This Family-Owned Scottish Bakery Produces Some Of The UK's Most Popular Confections

Tunnock's is the brand behind some of Britain's favorite confections — principally the bakery's famous Teacake (a shortbread cookie topped with meringue and a veil of chocolate) and its Milk Chocolate Coated Caramel Wafer Biscuit (layers of wafer separated by caramel, all encased in a chocolate coating). The bakery produces about three-and-a-half million Teacakes and five million Caramel Wafer Biscuits a week.

I recently visited Tunnock's to learn more about this family-owned enterprise, which has been operating since 1890.

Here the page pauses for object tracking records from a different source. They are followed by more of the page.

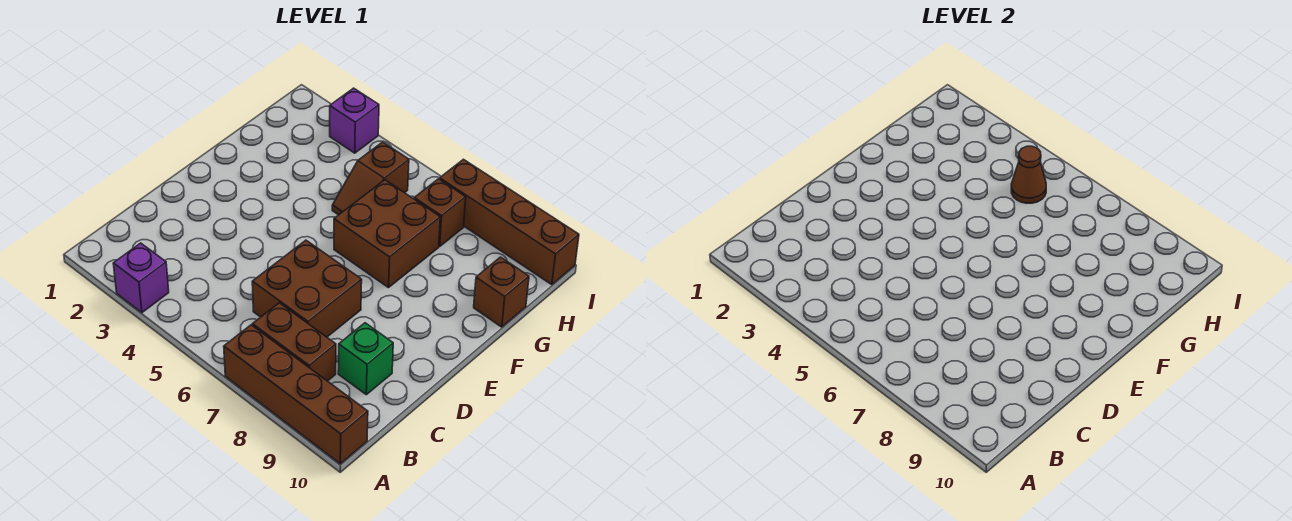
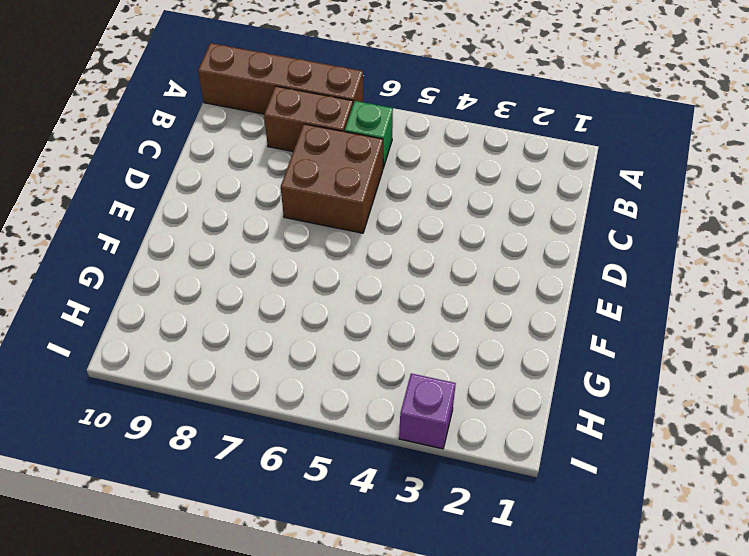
green 1x1 brick [345,101,393,168] -> green 1x1 brick moved to [338,323,393,395]
none -> purple 1x1 brick [113,243,169,313]
none -> brown 2x2 brick [334,180,440,288]
none -> brown 1x2 slope [332,142,409,215]

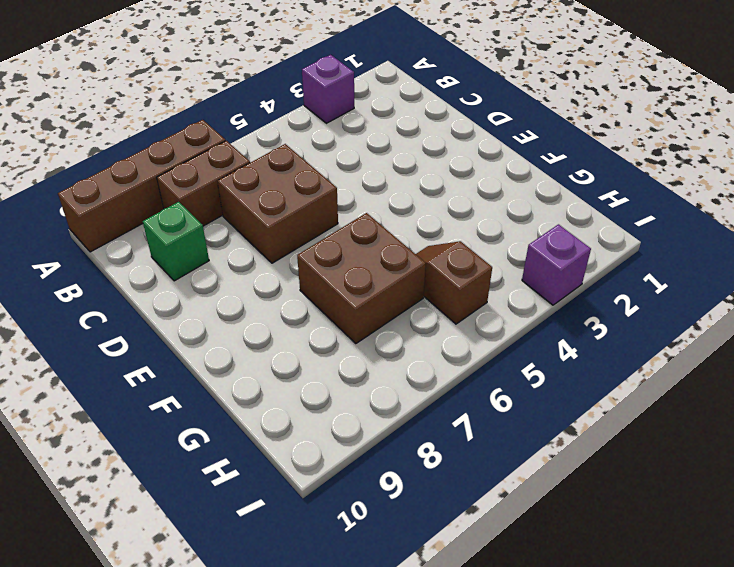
none -> brown 1x1 brick [474,257,529,327]
none -> brown 1x1 brick [414,179,466,246]
none -> brown 1x4 brick [440,159,579,285]

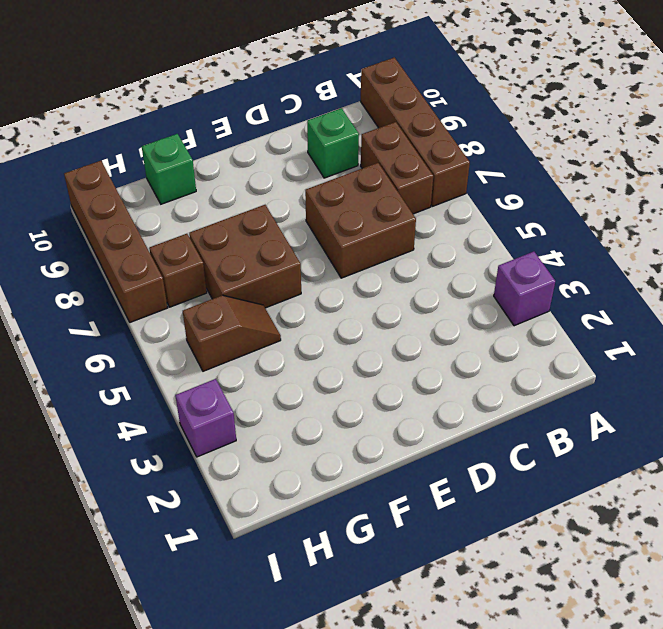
green 1x1 brick [142,134,196,204] -> brown 1x1 brick [474,257,529,327]
none -> brown 1x1 cone [1011,146,1046,203]

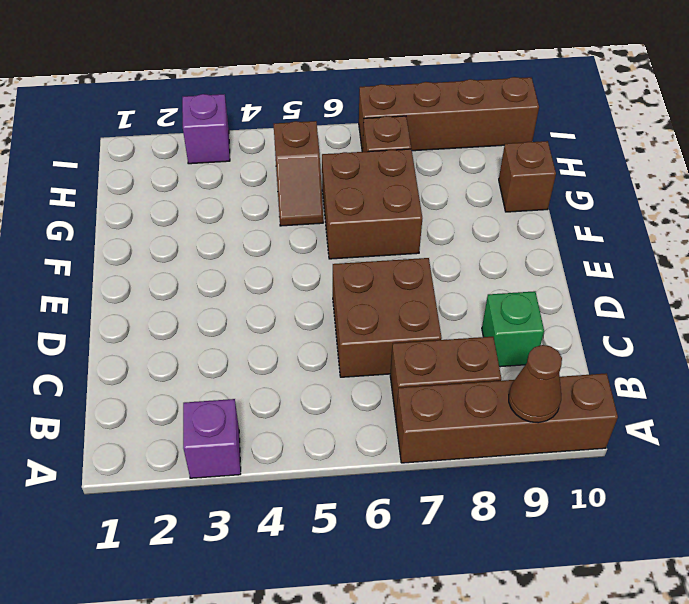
brown 1x1 cone [509,345,562,423] -> brown 1x1 cone moved to [1011,146,1046,203]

The family members at the helm are very hands-on. Boyd Tunnock, 84, and grandson of company founder Tom Tunnock, is CEO and is in the factory almost every day, running it in all of its aspects. His daughter and son-in-law are directors and actively manage the company. Their son, in turn, joined a couple of years ago as a production engineer, after studying and working for another manufacturer.

The company is proud of the fact that it has changed neither the recipes nor the sizes of its products, which is an important point, considering the outcry that greeted the recent downsizing of Toblerone bars and other confections. "We have never reduced the size and, as for the recipes, we have maintained standards," explains Alan Burnett, the company's export manager. "We do not buy the cheapest ingredients, and, for example, our chocolate is still the same — i.e., chocolate as legally defined, not a chocolate-flavored coating." Tunnock's makes the components of its products from scratch, though some ingredients are bought partially processed, including sweetener, condensed milk, and cocoa butter and solids (they do not buy cocoa beans).

As with most successful large-scale production-based businesses today, the majority of processes are automated for speed, efficiency, and quality. "It can be summed up by saying that we have gone from manual to automated manufacture," said Burnett. "For example, in the beginning, products were individually wrapped, whereas we now have machines capable of wrapping up to 700 items per minute. The automation also ensures that there is significantly less handling of the products."

However, some techniques developed by Tom Tunnock more than a century ago are still in use, and the process of making the products was much more intense than I imagined it would be. There is something almost Hollywood-esque about the manufacturing floor, with its huge vats of chocolate, rows of Teacakes and Caramel Biscuits stretching as far as the eye can see, and a production line of five women, each responsible for adding a layer of wafer biscuit to slabs of chocolate and caramel. A strong, sweet, chocolatey caramel smell fills the air, and follows you around the whole building.

A recent deal Tunnock's made with Aldi and Lidl, the massive German-owned discount supermarket chains, means that production is expanding. "There is not too much to say," according to Burnett, "other than we got both of them about three years ago and they together take more [product] than our previous biggest retailer. Overall, our sales have increased by 50 percent in three years. In effect, it has put a lot of pressure on us. ... To re-adjust, we are spending millions on ... ovens, spreading technology, and the like. We have installed a new Teacake line, increasing our capacity for that item by about 30 percent, and, in May, we will build an extension on to the factory. That obviously means more plant as well as an increase in the workforce."

The company currently employs about 400 people across three shifts. Staff turnover is low, and most of the workers have been here for years, some following their parents and even their grandparents into the bakery.

The U.K. is still the top market for Tunnock's, accounting for 80 percent of sales. The Middle East accounts for 10 percent, and all other markets combined make up the rest. Why do the products do so well in the Middle East? Burnett thinks that it has to do in part with the packaging — other chocolate brands opt for navy or purple wrappers, but Tunnock's signature red and gold stands out. "The story goes," said Burnett, "that Archie Tunnock, son of founder Tom, realized that the product would sell much better in brightly colored packaging and that, once the red and gold stripes came in, sales almost doubled. Certainly, when we got involved in the Middle East in the late '60s, the buyer from the region was in a shop in London, saw the product, and bought it because it stood out. Because we started early, the Middle East is our biggest overseas market." As for the smiling, red-cheeked boy on the package, his origins are lost in the mists of time — but Burnett said that he probably wasn't a Tunnock family member.